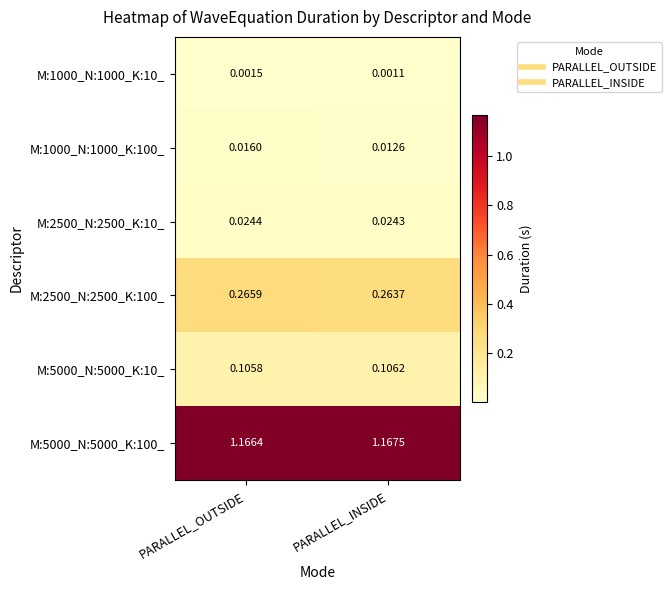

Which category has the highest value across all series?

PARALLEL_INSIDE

★ ★ ★ ★ ★

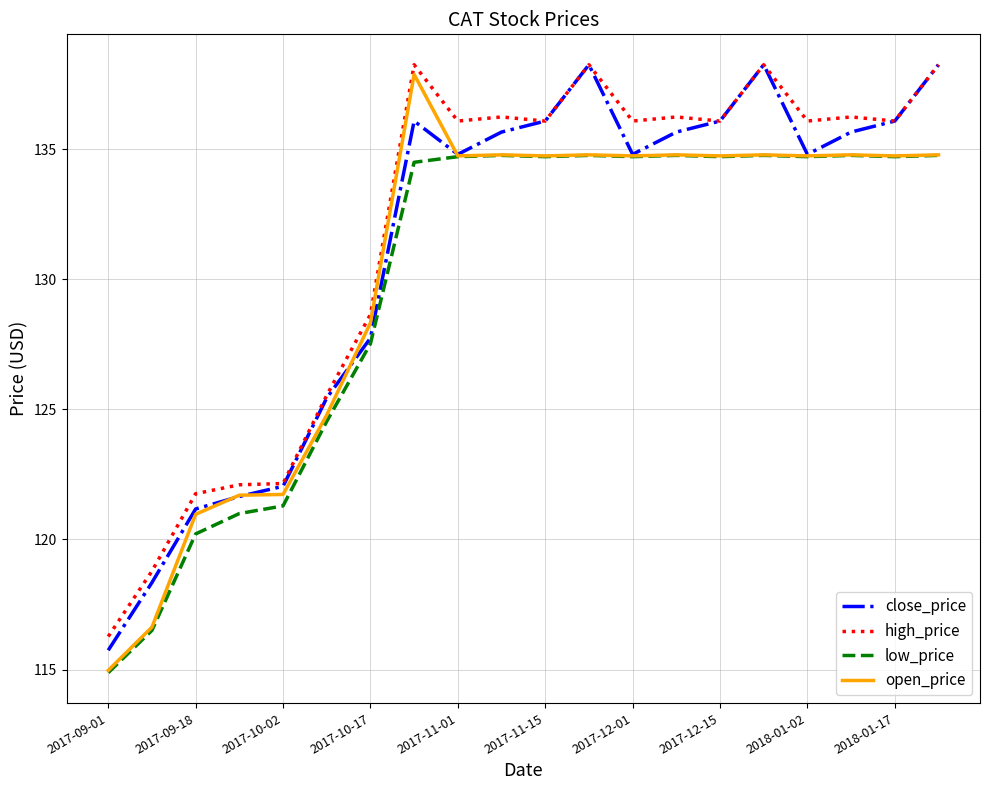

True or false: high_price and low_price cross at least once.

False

★ ★ ★ ★ ★

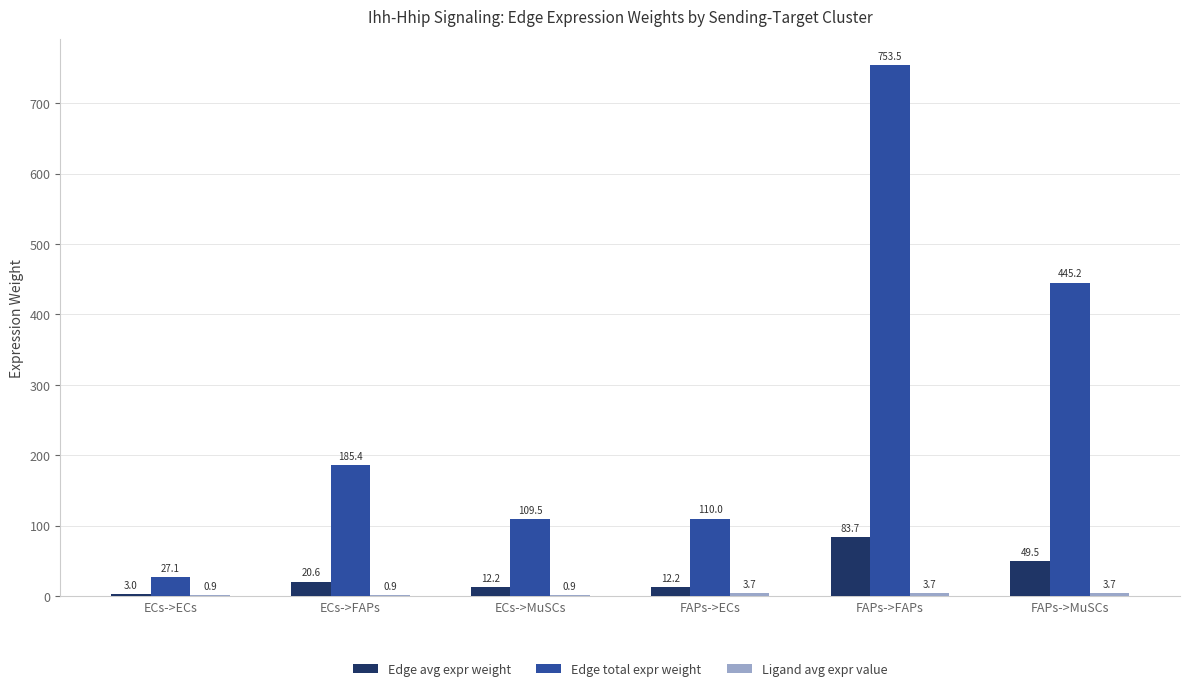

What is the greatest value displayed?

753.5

★ ★ ★ ★ ★

**DESCRIPTION OF THE TASK:** Pull out every line in the data above that contains the string "value", copying each line in full.

**WORKED SOLUTION:**
Which category has the highest value across all series?
What is the greatest value displayed?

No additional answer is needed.